USD/CAD edged lower during Friday’s Asian session, breaking below the 1.4100 handle and halting a two-day advance that pushed the pair to its highest level in nearly two weeks. Even with the intraday dip, the pair is still set for strong weekly gains as bullish sentiment toward the US Dollar (USD) remains firmly in place.

The USD Index (DXY) climbed to its strongest level since late May on Thursday, supported by fading expectations for additional Fed rate cuts. The repricing gained traction after the delayed US NFP report showed the economy added 119,000 jobs in September – well above the 50,000 expected – reversing August’s revised decline of 4,000 jobs. The data eased worries about labor-market softness, offsetting a modest rise in the unemployment rate to 4.4% from 4.3%.

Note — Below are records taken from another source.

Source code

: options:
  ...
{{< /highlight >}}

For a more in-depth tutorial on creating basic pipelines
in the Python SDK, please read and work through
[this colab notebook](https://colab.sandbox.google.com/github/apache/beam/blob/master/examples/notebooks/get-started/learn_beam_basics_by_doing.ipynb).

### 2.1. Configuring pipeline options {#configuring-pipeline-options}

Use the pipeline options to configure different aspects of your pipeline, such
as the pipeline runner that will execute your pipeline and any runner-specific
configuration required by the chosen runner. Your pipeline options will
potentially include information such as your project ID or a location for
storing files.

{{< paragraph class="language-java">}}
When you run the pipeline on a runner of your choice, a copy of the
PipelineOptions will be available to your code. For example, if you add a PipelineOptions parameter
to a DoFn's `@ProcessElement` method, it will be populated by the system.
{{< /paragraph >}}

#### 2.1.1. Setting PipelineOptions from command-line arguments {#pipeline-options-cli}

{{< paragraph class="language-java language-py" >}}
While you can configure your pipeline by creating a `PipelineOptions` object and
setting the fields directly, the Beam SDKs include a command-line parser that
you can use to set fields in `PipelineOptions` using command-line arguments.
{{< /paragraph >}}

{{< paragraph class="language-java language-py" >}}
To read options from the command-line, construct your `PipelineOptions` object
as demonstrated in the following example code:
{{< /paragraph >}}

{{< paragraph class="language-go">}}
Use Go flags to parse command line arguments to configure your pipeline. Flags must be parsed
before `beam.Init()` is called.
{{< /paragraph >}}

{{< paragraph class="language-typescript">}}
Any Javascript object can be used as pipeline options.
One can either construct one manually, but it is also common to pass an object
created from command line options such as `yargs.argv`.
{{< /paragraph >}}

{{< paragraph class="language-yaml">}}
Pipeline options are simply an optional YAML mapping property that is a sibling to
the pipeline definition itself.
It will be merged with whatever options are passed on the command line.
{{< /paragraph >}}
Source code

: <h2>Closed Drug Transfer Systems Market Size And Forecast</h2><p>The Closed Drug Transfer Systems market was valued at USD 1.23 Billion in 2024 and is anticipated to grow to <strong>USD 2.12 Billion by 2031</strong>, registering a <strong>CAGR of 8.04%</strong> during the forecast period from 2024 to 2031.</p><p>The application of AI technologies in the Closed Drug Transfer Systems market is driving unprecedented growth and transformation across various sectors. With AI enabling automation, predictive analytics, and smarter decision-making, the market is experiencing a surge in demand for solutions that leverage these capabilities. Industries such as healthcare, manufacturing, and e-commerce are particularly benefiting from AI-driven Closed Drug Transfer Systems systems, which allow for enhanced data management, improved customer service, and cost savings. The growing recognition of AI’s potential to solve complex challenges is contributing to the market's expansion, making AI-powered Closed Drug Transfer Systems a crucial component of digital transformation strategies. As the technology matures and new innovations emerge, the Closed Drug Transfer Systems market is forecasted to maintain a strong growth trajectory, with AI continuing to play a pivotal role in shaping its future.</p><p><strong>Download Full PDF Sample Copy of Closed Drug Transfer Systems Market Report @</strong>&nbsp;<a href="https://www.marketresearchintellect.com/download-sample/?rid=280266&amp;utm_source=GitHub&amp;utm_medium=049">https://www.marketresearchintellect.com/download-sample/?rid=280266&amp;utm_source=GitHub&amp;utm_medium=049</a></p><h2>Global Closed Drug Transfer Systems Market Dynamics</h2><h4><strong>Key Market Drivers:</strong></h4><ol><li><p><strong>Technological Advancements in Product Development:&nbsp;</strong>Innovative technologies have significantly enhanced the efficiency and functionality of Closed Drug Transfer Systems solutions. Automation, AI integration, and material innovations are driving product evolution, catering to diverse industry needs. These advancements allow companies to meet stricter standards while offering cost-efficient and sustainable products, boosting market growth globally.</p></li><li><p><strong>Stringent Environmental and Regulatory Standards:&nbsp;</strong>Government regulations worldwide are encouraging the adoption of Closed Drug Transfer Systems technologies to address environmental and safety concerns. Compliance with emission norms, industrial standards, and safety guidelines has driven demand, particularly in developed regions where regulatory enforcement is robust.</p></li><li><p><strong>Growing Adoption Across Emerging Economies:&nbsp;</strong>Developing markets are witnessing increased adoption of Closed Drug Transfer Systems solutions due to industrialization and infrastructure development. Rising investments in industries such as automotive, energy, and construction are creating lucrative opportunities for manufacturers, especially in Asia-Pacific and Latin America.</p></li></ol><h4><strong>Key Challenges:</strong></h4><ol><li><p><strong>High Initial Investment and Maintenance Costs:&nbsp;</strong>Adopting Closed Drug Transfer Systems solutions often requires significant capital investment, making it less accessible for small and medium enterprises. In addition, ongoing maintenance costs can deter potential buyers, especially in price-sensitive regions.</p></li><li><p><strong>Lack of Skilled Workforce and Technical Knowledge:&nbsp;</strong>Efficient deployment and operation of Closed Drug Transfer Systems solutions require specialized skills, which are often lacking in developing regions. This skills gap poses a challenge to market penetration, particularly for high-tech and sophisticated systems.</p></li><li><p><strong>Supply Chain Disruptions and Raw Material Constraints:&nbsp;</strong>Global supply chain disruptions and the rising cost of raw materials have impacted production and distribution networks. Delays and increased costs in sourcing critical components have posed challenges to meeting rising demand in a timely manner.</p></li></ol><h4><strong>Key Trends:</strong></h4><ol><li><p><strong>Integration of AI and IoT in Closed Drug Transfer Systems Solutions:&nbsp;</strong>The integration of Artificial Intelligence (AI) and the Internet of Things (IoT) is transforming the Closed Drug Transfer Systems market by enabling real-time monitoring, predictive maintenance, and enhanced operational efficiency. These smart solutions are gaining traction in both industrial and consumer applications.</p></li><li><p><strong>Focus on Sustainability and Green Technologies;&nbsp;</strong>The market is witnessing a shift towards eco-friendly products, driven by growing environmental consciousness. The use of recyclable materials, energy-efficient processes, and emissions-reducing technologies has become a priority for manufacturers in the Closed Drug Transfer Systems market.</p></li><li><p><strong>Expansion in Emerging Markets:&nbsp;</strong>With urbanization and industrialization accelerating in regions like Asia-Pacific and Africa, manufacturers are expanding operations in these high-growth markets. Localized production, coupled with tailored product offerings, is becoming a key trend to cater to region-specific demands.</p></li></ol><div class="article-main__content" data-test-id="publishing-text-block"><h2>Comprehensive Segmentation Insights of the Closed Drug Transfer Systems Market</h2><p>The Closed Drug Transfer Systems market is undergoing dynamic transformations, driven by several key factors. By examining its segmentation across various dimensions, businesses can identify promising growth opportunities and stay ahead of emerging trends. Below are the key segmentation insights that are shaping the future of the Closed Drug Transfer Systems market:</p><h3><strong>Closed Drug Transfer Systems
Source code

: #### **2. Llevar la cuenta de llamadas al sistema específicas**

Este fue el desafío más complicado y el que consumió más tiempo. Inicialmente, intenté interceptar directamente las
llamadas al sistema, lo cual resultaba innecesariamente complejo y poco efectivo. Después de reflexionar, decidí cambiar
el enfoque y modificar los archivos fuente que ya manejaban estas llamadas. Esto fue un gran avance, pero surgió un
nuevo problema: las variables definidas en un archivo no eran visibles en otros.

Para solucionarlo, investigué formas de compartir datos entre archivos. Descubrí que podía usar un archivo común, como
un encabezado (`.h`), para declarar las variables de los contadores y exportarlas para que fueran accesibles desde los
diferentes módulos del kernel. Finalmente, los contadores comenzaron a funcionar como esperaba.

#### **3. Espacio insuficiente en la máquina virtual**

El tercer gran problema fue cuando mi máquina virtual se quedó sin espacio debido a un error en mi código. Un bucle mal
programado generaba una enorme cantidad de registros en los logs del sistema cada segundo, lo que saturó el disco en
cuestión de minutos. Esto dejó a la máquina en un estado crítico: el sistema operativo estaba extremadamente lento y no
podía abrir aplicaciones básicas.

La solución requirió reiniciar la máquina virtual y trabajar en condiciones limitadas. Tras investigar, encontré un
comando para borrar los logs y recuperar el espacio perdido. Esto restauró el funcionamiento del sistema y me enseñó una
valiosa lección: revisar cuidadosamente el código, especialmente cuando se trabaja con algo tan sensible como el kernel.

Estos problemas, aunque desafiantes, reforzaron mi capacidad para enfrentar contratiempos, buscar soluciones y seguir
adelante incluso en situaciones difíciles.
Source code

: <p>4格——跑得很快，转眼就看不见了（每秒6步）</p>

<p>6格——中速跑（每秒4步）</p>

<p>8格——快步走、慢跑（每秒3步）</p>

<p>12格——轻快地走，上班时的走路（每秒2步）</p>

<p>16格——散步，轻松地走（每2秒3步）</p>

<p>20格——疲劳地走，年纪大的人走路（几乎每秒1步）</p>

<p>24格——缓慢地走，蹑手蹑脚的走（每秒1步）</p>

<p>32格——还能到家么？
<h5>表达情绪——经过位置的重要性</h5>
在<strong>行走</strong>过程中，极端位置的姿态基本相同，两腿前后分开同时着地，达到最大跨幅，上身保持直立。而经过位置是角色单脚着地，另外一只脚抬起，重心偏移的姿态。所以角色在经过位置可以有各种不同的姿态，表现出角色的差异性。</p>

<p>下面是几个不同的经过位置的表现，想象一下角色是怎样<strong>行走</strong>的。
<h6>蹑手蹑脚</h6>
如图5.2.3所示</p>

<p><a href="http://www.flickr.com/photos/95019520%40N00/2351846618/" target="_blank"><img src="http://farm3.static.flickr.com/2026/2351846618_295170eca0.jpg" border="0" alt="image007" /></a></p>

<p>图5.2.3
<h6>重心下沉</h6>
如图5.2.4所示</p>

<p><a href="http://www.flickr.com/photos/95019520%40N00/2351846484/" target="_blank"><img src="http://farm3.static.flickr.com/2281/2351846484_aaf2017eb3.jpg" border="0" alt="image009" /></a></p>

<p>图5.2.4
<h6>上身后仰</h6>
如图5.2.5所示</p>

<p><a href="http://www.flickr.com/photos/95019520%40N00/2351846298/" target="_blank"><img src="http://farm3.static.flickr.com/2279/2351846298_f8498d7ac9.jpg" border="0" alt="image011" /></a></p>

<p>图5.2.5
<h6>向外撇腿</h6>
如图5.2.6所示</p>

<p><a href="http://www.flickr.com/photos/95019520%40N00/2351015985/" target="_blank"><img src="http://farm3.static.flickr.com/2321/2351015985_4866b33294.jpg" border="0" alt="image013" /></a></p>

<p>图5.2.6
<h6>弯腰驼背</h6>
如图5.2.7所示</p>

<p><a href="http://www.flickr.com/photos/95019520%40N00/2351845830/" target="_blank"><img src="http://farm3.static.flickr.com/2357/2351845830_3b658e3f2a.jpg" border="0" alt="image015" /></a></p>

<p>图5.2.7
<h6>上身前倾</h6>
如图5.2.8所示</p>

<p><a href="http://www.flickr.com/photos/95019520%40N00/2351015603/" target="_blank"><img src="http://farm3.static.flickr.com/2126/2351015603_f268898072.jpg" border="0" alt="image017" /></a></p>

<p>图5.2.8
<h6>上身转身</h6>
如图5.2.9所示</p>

Oil weakness limits CAD recovery

USD bulls are taking a breather ahead of the weekend as concerns grow over slowing US economic momentum following the largest government shutdown on record. Meanwhile, the Canadian Dollar (CAD) remains pressured by earlier domestic data indicating easing inflation trends. Persistent selling in crude oil—Canada’s key export—continues to weigh on the Loonie and helps limit the downside in USD/CAD, keeping bearish follow-through in check.

Market focus turns to CAD retail sales and US PMIs

Traders now await Canada’s monthly retail sales figures and the flash US PMI readings for fresh direction during the North American session.

A series of speeches from influential FOMC policymakers will also be closely monitored for signals on the Fed’s rate-cut trajectory, shaping USD sentiment into the weekend. Combined with oil price movements, these factors are likely to generate short-term opportunities in USD/CAD. For now, the pair remains on track to end the week with solid gains, trading not far from its multi-month highs.